Start of Extracted records

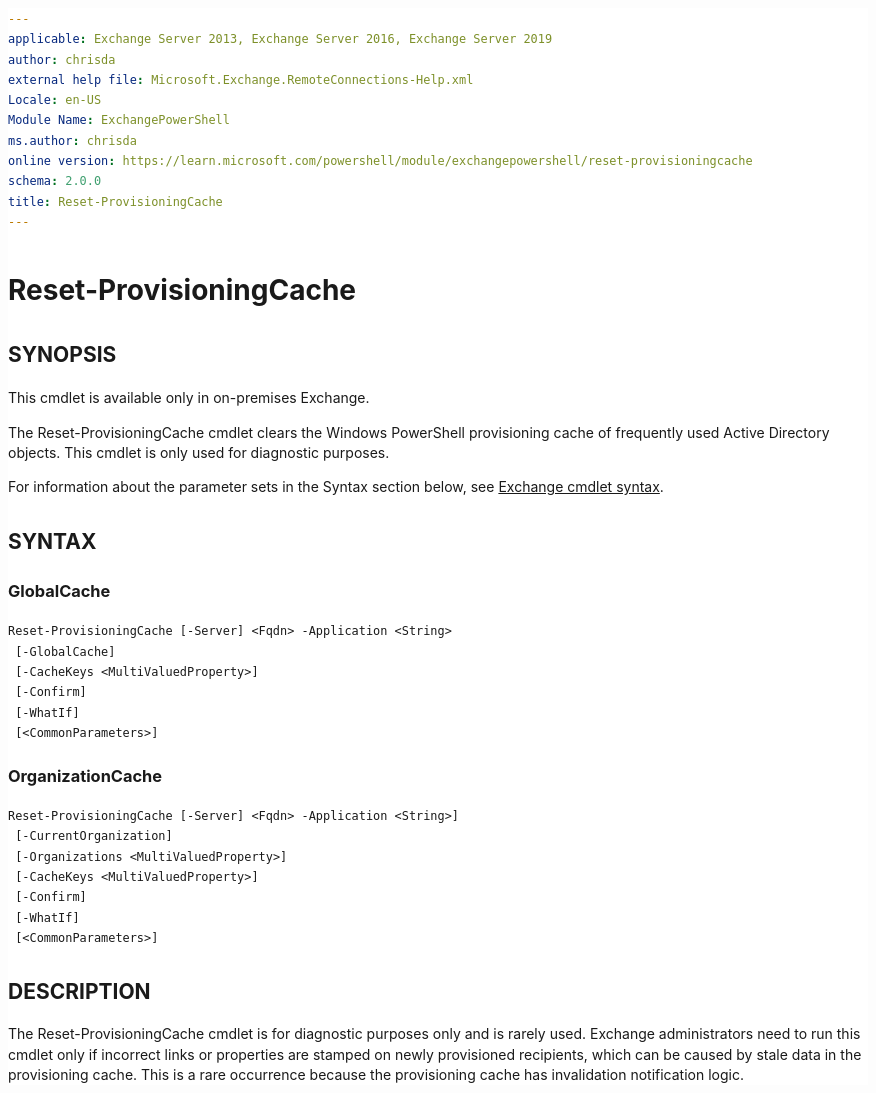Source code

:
 ```yaml
---
applicable: Exchange Server 2013, Exchange Server 2016, Exchange Server 2019
author: chrisda
external help file: Microsoft.Exchange.RemoteConnections-Help.xml
Locale: en-US
Module Name: ExchangePowerShell
ms.author: chrisda
online version: https://learn.microsoft.com/powershell/module/exchangepowershell/reset-provisioningcache
schema: 2.0.0
title: Reset-ProvisioningCache
---
```


# Reset-ProvisioningCache

## SYNOPSIS
This cmdlet is available only in on-premises Exchange.

The Reset-ProvisioningCache cmdlet clears the Windows PowerShell provisioning cache of frequently used Active Directory objects. This cmdlet is only used for diagnostic purposes.

For information about the parameter sets in the Syntax section below, see [Exchange cmdlet syntax](https://learn.microsoft.com/powershell/exchange/exchange-cmdlet-syntax).

## SYNTAX

### GlobalCache
```
Reset-ProvisioningCache [-Server] <Fqdn> -Application <String>
 [-GlobalCache]
 [-CacheKeys <MultiValuedProperty>]
 [-Confirm]
 [-WhatIf]
 [<CommonParameters>]
```

### OrganizationCache
```
Reset-ProvisioningCache [-Server] <Fqdn> -Application <String>]
 [-CurrentOrganization]
 [-Organizations <MultiValuedProperty>]
 [-CacheKeys <MultiValuedProperty>]
 [-Confirm]
 [-WhatIf]
 [<CommonParameters>]
```

## DESCRIPTION
The Reset-ProvisioningCache cmdlet is for diagnostic purposes only and is rarely used. Exchange administrators need to run this cmdlet only if incorrect links or properties are stamped on newly provisioned recipients, which can be caused by stale data in the provisioning cache. This is a rare occurrence because the provisioning cache has invalidation notification logic.
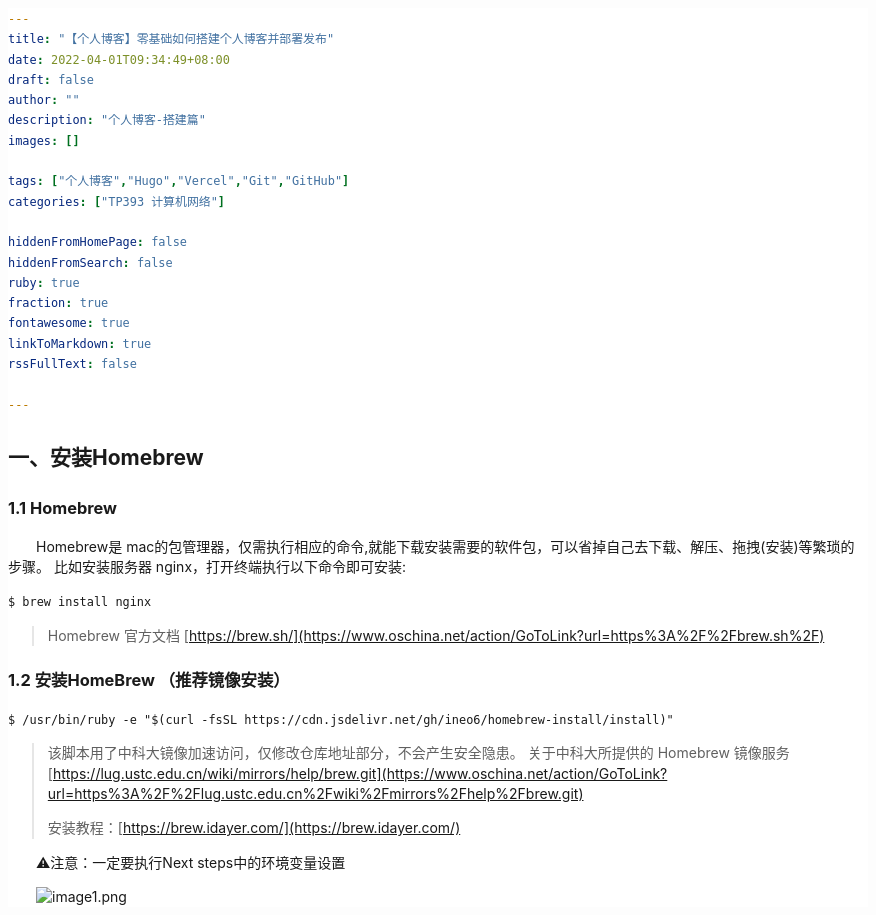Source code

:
 ```yaml
---
title: "【个人博客】零基础如何搭建个人博客并部署发布"
date: 2022-04-01T09:34:49+08:00
draft: false
author: ""
description: "个人博客-搭建篇"
images: []

tags: ["个人博客","Hugo","Vercel","Git","GitHub"]
categories: ["TP393 计算机网络"]

hiddenFromHomePage: false
hiddenFromSearch: false
ruby: true
fraction: true
fontawesome: true
linkToMarkdown: true
rssFullText: false

---
```



## 一、安装Homebrew

### 1.1 Homebrew 

　　Homebrew是 mac的包管理器，仅需执行相应的命令,就能下载安装需要的软件包，可以省掉自己去下载、解压、拖拽(安装)等繁琐的步骤。 比如安装服务器 nginx，打开终端执行以下命令即可安装:

```shell
$ brew install nginx
```

> Homebrew 官方文档 [https://brew.sh/](https://www.oschina.net/action/GoToLink?url=https%3A%2F%2Fbrew.sh%2F)
>

### 1.2 安装HomeBrew （推荐镜像安装）

```shell
$ /usr/bin/ruby -e "$(curl -fsSL https://cdn.jsdelivr.net/gh/ineo6/homebrew-install/install)"
```

> 该脚本用了中科大镜像加速访问，仅修改仓库地址部分，不会产生安全隐患。 关于中科大所提供的 Homebrew 镜像服务 [https://lug.ustc.edu.cn/wiki/mirrors/help/brew.git](https://www.oschina.net/action/GoToLink?url=https%3A%2F%2Flug.ustc.edu.cn%2Fwiki%2Fmirrors%2Fhelp%2Fbrew.git)
>
> 安装教程：[https://brew.idayer.com/](https://brew.idayer.com/)
>

　　⚠️注意：一定要执行Next steps中的环境变量设置

　　![image1.png](/assets/grbk_ljcdj01.png)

End of Extracted records

Activity → Without carrying over any picture, write out the entries above once more, exactly.

Output of the exercise →
Source code

:
 ```yaml
---
applicable: Exchange Server 2013, Exchange Server 2016, Exchange Server 2019
author: chrisda
external help file: Microsoft.Exchange.RemoteConnections-Help.xml
Locale: en-US
Module Name: ExchangePowerShell
ms.author: chrisda
online version: https://learn.microsoft.com/powershell/module/exchangepowershell/reset-provisioningcache
schema: 2.0.0
title: Reset-ProvisioningCache
---
```


# Reset-ProvisioningCache

## SYNOPSIS
This cmdlet is available only in on-premises Exchange.

The Reset-ProvisioningCache cmdlet clears the Windows PowerShell provisioning cache of frequently used Active Directory objects. This cmdlet is only used for diagnostic purposes.

For information about the parameter sets in the Syntax section below, see [Exchange cmdlet syntax](https://learn.microsoft.com/powershell/exchange/exchange-cmdlet-syntax).

## SYNTAX

### GlobalCache
```
Reset-ProvisioningCache [-Server] <Fqdn> -Application <String>
 [-GlobalCache]
 [-CacheKeys <MultiValuedProperty>]
 [-Confirm]
 [-WhatIf]
 [<CommonParameters>]
```

### OrganizationCache
```
Reset-ProvisioningCache [-Server] <Fqdn> -Application <String>]
 [-CurrentOrganization]
 [-Organizations <MultiValuedProperty>]
 [-CacheKeys <MultiValuedProperty>]
 [-Confirm]
 [-WhatIf]
 [<CommonParameters>]
```

## DESCRIPTION
The Reset-ProvisioningCache cmdlet is for diagnostic purposes only and is rarely used. Exchange administrators need to run this cmdlet only if incorrect links or properties are stamped on newly provisioned recipients, which can be caused by stale data in the provisioning cache. This is a rare occurrence because the provisioning cache has invalidation notification logic.
Source code

:
 ```yaml
---
title: "【个人博客】零基础如何搭建个人博客并部署发布"
date: 2022-04-01T09:34:49+08:00
draft: false
author: ""
description: "个人博客-搭建篇"
images: []

tags: ["个人博客","Hugo","Vercel","Git","GitHub"]
categories: ["TP393 计算机网络"]

hiddenFromHomePage: false
hiddenFromSearch: false
ruby: true
fraction: true
fontawesome: true
linkToMarkdown: true
rssFullText: false

---
```



## 一、安装Homebrew

### 1.1 Homebrew 

　　Homebrew是 mac的包管理器，仅需执行相应的命令,就能下载安装需要的软件包，可以省掉自己去下载、解压、拖拽(安装)等繁琐的步骤。 比如安装服务器 nginx，打开终端执行以下命令即可安装:

```shell
$ brew install nginx
```

> Homebrew 官方文档 [https://brew.sh/](https://www.oschina.net/action/GoToLink?url=https%3A%2F%2Fbrew.sh%2F)
>

### 1.2 安装HomeBrew （推荐镜像安装）

```shell
$ /usr/bin/ruby -e "$(curl -fsSL https://cdn.jsdelivr.net/gh/ineo6/homebrew-install/install)"
```

> 该脚本用了中科大镜像加速访问，仅修改仓库地址部分，不会产生安全隐患。 关于中科大所提供的 Homebrew 镜像服务 [https://lug.ustc.edu.cn/wiki/mirrors/help/brew.git](https://www.oschina.net/action/GoToLink?url=https%3A%2F%2Flug.ustc.edu.cn%2Fwiki%2Fmirrors%2Fhelp%2Fbrew.git)
>
> 安装教程：[https://brew.idayer.com/](https://brew.idayer.com/)
>

　　⚠️注意：一定要执行Next steps中的环境变量设置

　　![image1.png](/assets/grbk_ljcdj01.png)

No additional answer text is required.